BLM, Forest Service, Parcel Consortium and ESRI Form Partnership
to Develop a National Integrated Lands System
The National Integrated Lands System (NILS) is a joint development project between the USDI Bureau of Land Management and the USDA Forest Service to develop a common data model and tool sets for managing cadastral and land record (parcel) data. NILS has advisory support from a group known as the Parcel Consortium. The Parcel Consortium is a partnership of a number of Federal, State, Local government and private sector organizations who are working with the NILS project and ESRI towards the same end. The Consortium is made up of the USDI Bureau of Land Management, the USDA Forest Service, Oakland County, Michigan and Fairview Industries. Additional partners with state governments, through the National States Geographic Information Council (NSGIC) and the National Association of Counties (NACO) are in the works.

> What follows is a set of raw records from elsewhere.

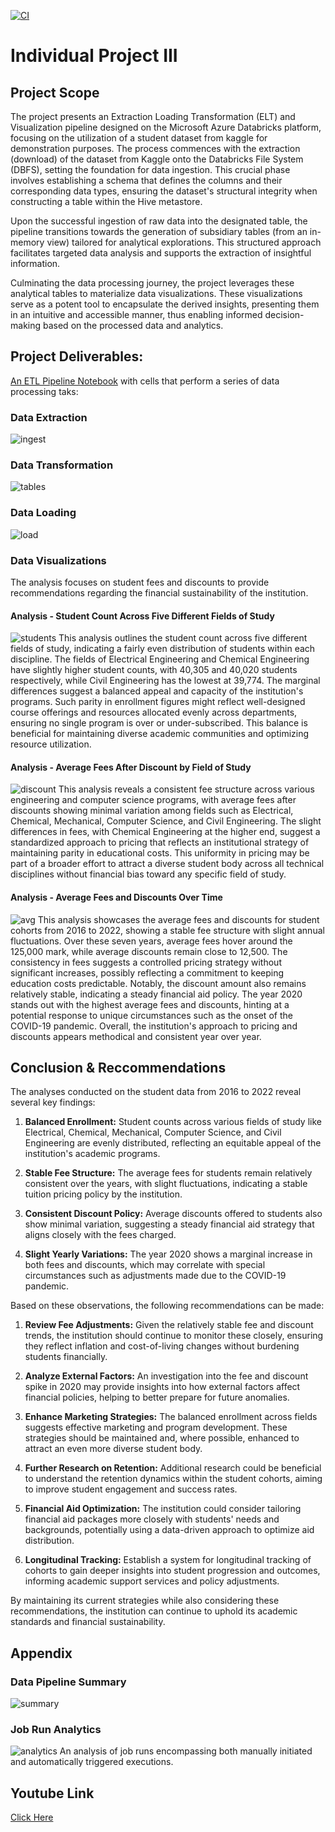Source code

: [![CI](https://github.com/nogibjj/oo46_Mini_Proj_W11/actions/workflows/actions.yml/badge.svg)][def]

# Individual Project III

## Project Scope

The project presents an Extraction Loading Transformation (ELT) and Visualization pipeline designed on the Microsoft Azure Databricks platform, focusing on the utilization of a student dataset from kaggle for demonstration purposes. The process commences with the extraction (download) of the dataset from Kaggle onto the Databricks File System (DBFS), setting the foundation for data ingestion. This crucial phase involves establishing a schema that defines the columns and their corresponding data types, ensuring the dataset's structural integrity when constructing a table within the Hive metastore.

Upon the successful ingestion of raw data into the designated table, the pipeline transitions towards the generation of subsidiary tables (from an in-memory view) tailored for analytical explorations. This structured approach facilitates targeted data analysis and supports the extraction of insightful information.

Culminating the data processing journey, the project leverages these analytical tables to materialize data visualizations. These visualizations serve as a potent tool to encapsulate the derived insights, presenting them in an intuitive and accessible manner, thus enabling informed decision-making based on the processed data and analytics.

## Project Deliverables:

[An ETL Pipeline Notebook](https://github.com/nogibjj/oo46_iProject_3/blob/main/notebook/Databricks_ETL_Pipeline.ipynb) with cells that perform a series of data processing taks:

### Data Extraction
![ingest](img/extract.png)

### Data Transformation
![tables](img/trans.png)

### Data Loading
![load](img/load.png)

### Data Visualizations
The analysis focuses on student fees and discounts to provide recommendations regarding the financial sustainability of the institution.

#### Analysis - Student Count Across Five Different Fields of Study
![students](img/image.png)
This analysis outlines the student count across five different fields of study, indicating a fairly even distribution of students within each discipline. The fields of Electrical Engineering and Chemical Engineering have slightly higher student counts, with 40,305 and 40,020 students respectively, while Civil Engineering has the lowest at 39,774. The marginal differences suggest a balanced appeal and capacity of the institution's programs. Such parity in enrollment figures might reflect well-designed course offerings and resources allocated evenly across departments, ensuring no single program is over or under-subscribed. This balance is beneficial for maintaining diverse academic communities and optimizing resource utilization.

#### Analysis - Average Fees After Discount by Field of Study
![discount](img/image1.png)
This analysis reveals a consistent fee structure across various engineering and computer science programs, with average fees after discounts showing minimal variation among fields such as Electrical, Chemical, Mechanical, Computer Science, and Civil Engineering. The slight differences in fees, with Chemical Engineering at the higher end, suggest a standardized approach to pricing that reflects an institutional strategy of maintaining parity in educational costs. This uniformity in pricing may be part of a broader effort to attract a diverse student body across all technical disciplines without financial bias toward any specific field of study.

#### Analysis - Average Fees and Discounts Over Time
![avg](img/image2.png)
This analysis showcases the average fees and discounts for student cohorts from 2016 to 2022, showing a stable fee structure with slight annual fluctuations. Over these seven years, average fees hover around the 125,000 mark, while average discounts remain close to 12,500. The consistency in fees suggests a controlled pricing strategy without significant increases, possibly reflecting a commitment to keeping education costs predictable. Notably, the discount amount also remains relatively stable, indicating a steady financial aid policy. The year 2020 stands out with the highest average fees and discounts, hinting at a potential response to unique circumstances such as the onset of the COVID-19 pandemic. Overall, the institution's approach to pricing and discounts appears methodical and consistent year over year.

## Conclusion & Reccommendations
The analyses conducted on the student data from 2016 to 2022 reveal several key findings:

1. **Balanced Enrollment:** Student counts across various fields of study like Electrical, Chemical, Mechanical, Computer Science, and Civil Engineering are evenly distributed, reflecting an equitable appeal of the institution's academic programs.

2. **Stable Fee Structure:** The average fees for students remain relatively consistent over the years, with slight fluctuations, indicating a stable tuition pricing policy by the institution.

2. **Consistent Discount Policy:** Average discounts offered to students also show minimal variation, suggesting a steady financial aid strategy that aligns closely with the fees charged.

3. **Slight Yearly Variations:** The year 2020 shows a marginal increase in both fees and discounts, which may correlate with special circumstances such as adjustments made due to the COVID-19 pandemic.

Based on these observations, the following recommendations can be made:

1. **Review Fee Adjustments:** Given the relatively stable fee and discount trends, the institution should continue to monitor these closely, ensuring they reflect inflation and cost-of-living changes without burdening students financially.

2. **Analyze External Factors:** An investigation into the fee and discount spike in 2020 may provide insights into how external factors affect financial policies, helping to better prepare for future anomalies.

3. **Enhance Marketing Strategies:** The balanced enrollment across fields suggests effective marketing and program development. These strategies should be maintained and, where possible, enhanced to attract an even more diverse student body.

4. **Further Research on Retention:** Additional research could be beneficial to understand the retention dynamics within the student cohorts, aiming to improve student engagement and success rates.

5. **Financial Aid Optimization:** The institution could consider tailoring financial aid packages more closely with students' needs and backgrounds, potentially using a data-driven approach to optimize aid distribution.

6. **Longitudinal Tracking:** Establish a system for longitudinal tracking of cohorts to gain deeper insights into student progression and outcomes, informing academic support services and policy adjustments.

By maintaining its current strategies while also considering these recommendations, the institution can continue to uphold its academic standards and financial sustainability.

## Appendix
### Data Pipeline Summary
![summary](img/task.png)

### Job Run Analytics
![analytics](img/job.png)
An analysis of job runs encompassing both manually initiated and automatically triggered executions.

## Youtube Link
[Click Here]()

[def]: https://https://github.com/nogibjj/oo46_Mini_Proj_W11/actions/workflows/actions.yml
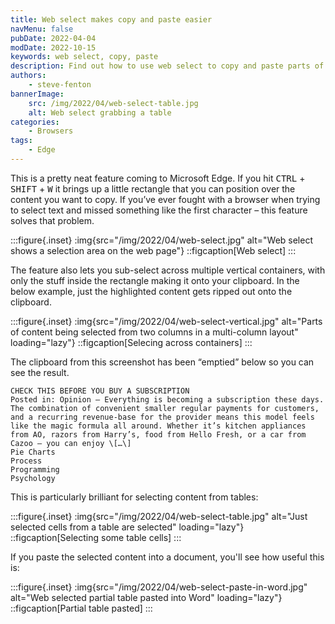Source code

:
 ```yaml
---
title: Web select makes copy and paste easier
navMenu: false
pubDate: 2022-04-04
modDate: 2022-10-15
keywords: web select, copy, paste
description: Find out how to use web select to copy and paste parts of a web page.
authors:
    - steve-fenton
bannerImage:
    src: /img/2022/04/web-select-table.jpg
    alt: Web select grabbing a table
categories:
    - Browsers
tags:
    - Edge
---
```


This is a pretty neat feature coming to Microsoft Edge. If you hit <kbd>CTRL</kbd> + <kbd>SHIFT</kbd> + <kbd>W</kbd> it brings up a little rectangle that you can position over the content you want to copy. If you’ve ever fought with a browser when trying to select text and missed something like the first character – this feature solves that problem.

:::figure{.inset}
:img{src="/img/2022/04/web-select.jpg" alt="Web select shows a selection area on the web page"}
::figcaption[Web select]
:::

The feature also lets you sub-select across multiple vertical containers, with only the stuff inside the rectangle making it onto your clipboard. In the below example, just the highlighted content gets ripped out onto the clipboard.

:::figure{.inset}
:img{src="/img/2022/04/web-select-vertical.jpg" alt="Parts of content being selected from two columns in a multi-column layout" loading="lazy"}
::figcaption[Selecing across containers]
:::

The clipboard from this screenshot has been “emptied” below so you can see the result.

```
CHECK THIS BEFORE YOU BUY A SUBSCRIPTION  
Posted in: Opinion – Everything is becoming a subscription these days. The combination of convenient smaller regular payments for customers, and a recurring revenue-base for the provider means this model feels like the magic formula all around. Whether it’s kitchen appliances from AO, razors from Harry’s, food from Hello Fresh, or a car from Cazoo – you can enjoy \[…\]  
Pie Charts  
Process  
Programming  
Psychology
```

This is particularly brilliant for selecting content from tables:

:::figure{.inset}
:img{src="/img/2022/04/web-select-table.jpg" alt="Just selected cells from a table are selected" loading="lazy"}
::figcaption[Selecting some table cells]
:::

If you paste the selected content into a document, you'll see how useful this is:

:::figure{.inset}
:img{src="/img/2022/04/web-select-paste-in-word.jpg" alt="Web selected partial table pasted into Word" loading="lazy"}
::figcaption[Partial table pasted]
:::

NILS and the Consortium are working with Environmental Systems Research Institute (ESRI, Inc) in a team environment to develop the data model and related applications based on ARC/INFO 8.X technology. "ESRI is very excited to be part of this effort in working toward a common cadastral data model. This public/private partnership is the embodiment of FGDC’s vision for a National Spatial Data Infrastructure," said Jack Dangermond, President of ESRI, Inc. The project is using an object-oriented analysis and design methodology and Rapid Application Development (RAD) techniques to develop these next-generation technologies. Leslie Cone, Project Manager for NILS, characterized the effort as "an excellent opportunity for the federal government to work with state and local governments and the private sector to develop a common data solution and tool set which will benefit all parties and provide better public access to the country's land records".
The foundation of this effort is the development of an object-oriented data model for cadastral survey and land record (parcel) feature object classes and their properties and behaviors. ESRI and the project participants are also working together to develop new software, in the form of measurement objects for manipulating them. The data model is based on the Cadastral Data Content Standard for the National Spatial Data Infrastructure as prepared by the Cadastral Subcommittee of the Federal Geographic Data Committee (FGDC) and plans include the integration and distribution of the data model and tools with the ARC/INFO 8.1 release. The cadastral data model and requirements for the extensions will be provided to the Open GIS Consortium through the FGDC’s Cadastral Subcommittee. According to Scott Morehouse, ESRI’s Director of Research and Development, "We are glad to be working with this group in developing a true measurement-based cadastral data model for ARC/INFO. In the past, the disciplines of GIS and Land Survey have had somewhat different approaches to the definition and management of boundaries. With this project, we hope to combine the database and user interface strengths of GIS with a rigorous data model appropriate to boundary survey management."
Several concurrent application development projects, as initially conceived, are also briefly described below:
- Measurement Management Extension – an ARC/INFO-based component toolset intended to enable users to create a higher-quality, control network database representation of the Public Land Survey System (PLSS) and a more comprehensive parcel fabric. The Measurement Management Extension would be utilized to process a set of new and existing measurement features and to produce a new feature coordinate solution by performing a weighted planimetric-geodetic adjustment according to the qualitative characteristics of individual feature elements in a working set. In designing and building this extension, ESRI will rely upon much of the feature and functionality inherent in the GCDB Measurement Management system (GMM) developed by the BLM and the University of Maine.
- Parcel Management Extension – is a core tool set for managing land records and cadastral feature data stored in the ARCINFO GeoDataset model. Built with ARCINFO, this extension would provide custom feature classes, tools and procedures for editing land records in a transactional history-tracking environment. The Parcel Management Extension will include tools for creating, deleting, splitting and merging parcels using coordinate geometry operations (COGO). Users will be able to customize this extension to accommodate their established workflow and business processes.
- Field Survey Extension- is conceived as a lightweight extension to popular survey software packages that supports the in-field collection of measurement management features and their assorted quality as metadata. This Extension may be thought of as an integrated set of automation objects that are embedded into compatible survey data collection software packages to support the capture of measurement features and metadata into the ARCINFO GeoObject database format.
- GeoCommunicator – an Internet-based subscription service and client application for sharing access to planned and existing Cadastral, PLSS and Parcel related projects. The GeoCommunicator is intended to provide browser-based access to the web clearinghouse where users can track cadastral projects and locate resources of interest.